_READING PASSAGE:_
# # # #

1) termination clause gives discretion to company to terminate services of employee and relieve employee on such date as it deems fit . it is at discretion of company to pay salary in lieu of notice period or recover salary

2) confirmed employee can also resign by giving 2 months notice period but it is at discretion of company to relive employee on such date as it deems fit

3) it is not unilateral

4) practice of employer is not fair in asking employee to leave th e organisation if he has been in one post for 7 years or so . if employee had poor ratings then company could terminate his services

Ajay Sethi
Advocate, Mumbai
99775 Answers
8145 Consultations

if the exit criteria for poor performance has been changed without prior intimation and is not intimated to employees in writing then it unfair on part of the employer

2) employer should give time to employee to show improvement

3) you had raised identical query earlier too wherein i had opined that employer should give time to employee to improve his performance then take a call

4) you have stated that employees are managerial cadre and would not fall under category workmen

5) if there services are unfairly terminated employees would not be granted reinstatement by courts . they would at most be entitled to claim compensation from employer

Ajay Sethi
Advocate, Mumbai
99775 Answers
8145 Consultations

chennai court judgment mentioned in money control article mentioned that labour court had ruled that the job of an engineer in a software company involved skills and technical knowledge, and so Ramesha was a ‘workman.’

2) managerial cadre employees do not fall in the category of workmen and would not be entitled to any relief of reinstatement

3) ibtimes article cited by you mentions that company has been asked to hold discussions with the workers and come up with a solution.incase they are workmen they would fall within the parameters of the Industrial Disputes Act

4) the issue that arises for consideration is whether mangerial cadre employee can be regarded as workmen or not . if you are assigned any controlling, supervising, administrative or managerial authority over the other employees you do not fall within defintion of workmen

5) Supreme Court in S.K Maini vs M/S Carona Sahu Co. Ltd. and Ors. AIR 1994 SC 3 wherein it was held that a Manager or an Administrative officer is generally invested with the powers of supervision, in distinction to stereo type work of a clerk.

Ajay Sethi
Advocate, Mumbai
99775 Answers
8145 Consultations

whether or not employee was entitled to recommend leave or initiate disciplinary action.?

# # # #

Please reproduce word for word the part of the legal advice on employee termination above that begins at the words "3) ibtimes article" and stops after "initiate disciplinary action.?".

# # # #

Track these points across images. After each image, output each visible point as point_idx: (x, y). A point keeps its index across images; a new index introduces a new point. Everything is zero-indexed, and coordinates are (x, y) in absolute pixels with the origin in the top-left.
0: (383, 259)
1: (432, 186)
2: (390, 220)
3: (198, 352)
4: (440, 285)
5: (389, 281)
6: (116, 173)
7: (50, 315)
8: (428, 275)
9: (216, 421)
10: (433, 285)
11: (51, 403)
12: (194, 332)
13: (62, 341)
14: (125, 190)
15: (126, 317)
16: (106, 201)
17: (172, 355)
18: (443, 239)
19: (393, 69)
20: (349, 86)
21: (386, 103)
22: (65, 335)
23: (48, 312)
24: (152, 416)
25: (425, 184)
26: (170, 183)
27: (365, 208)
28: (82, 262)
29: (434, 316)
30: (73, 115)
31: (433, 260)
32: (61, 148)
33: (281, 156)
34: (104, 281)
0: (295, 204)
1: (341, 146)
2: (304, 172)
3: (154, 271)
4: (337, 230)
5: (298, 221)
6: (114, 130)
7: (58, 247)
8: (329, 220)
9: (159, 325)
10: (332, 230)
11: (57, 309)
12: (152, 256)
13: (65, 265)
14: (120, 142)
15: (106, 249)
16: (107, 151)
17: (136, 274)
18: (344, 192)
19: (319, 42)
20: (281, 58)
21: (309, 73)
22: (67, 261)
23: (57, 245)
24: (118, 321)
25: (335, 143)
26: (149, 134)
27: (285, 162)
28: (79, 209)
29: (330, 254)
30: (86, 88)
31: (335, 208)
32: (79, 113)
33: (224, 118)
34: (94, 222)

# # # #

_ANSWER BOX:_
3) ibtimes article cited by you mentions that company has been asked to hold discussions with the workers and come up with a solution.incase they are workmen they would fall within the parameters of the Industrial Disputes Act

4) the issue that arises for consideration is whether mangerial cadre employee can be regarded as workmen or not . if you are assigned any controlling, supervising, administrative or managerial authority over the other employees you do not fall within defintion of workmen

5) Supreme Court in S.K Maini vs M/S Carona Sahu Co. Ltd. and Ors. AIR 1994 SC 3 wherein it was held that a Manager or an Administrative officer is generally invested with the powers of supervision, in distinction to stereo type work of a clerk.

Ajay Sethi
Advocate, Mumbai
99775 Answers
8145 Consultations

whether or not employee was entitled to recommend leave or initiate disciplinary action.?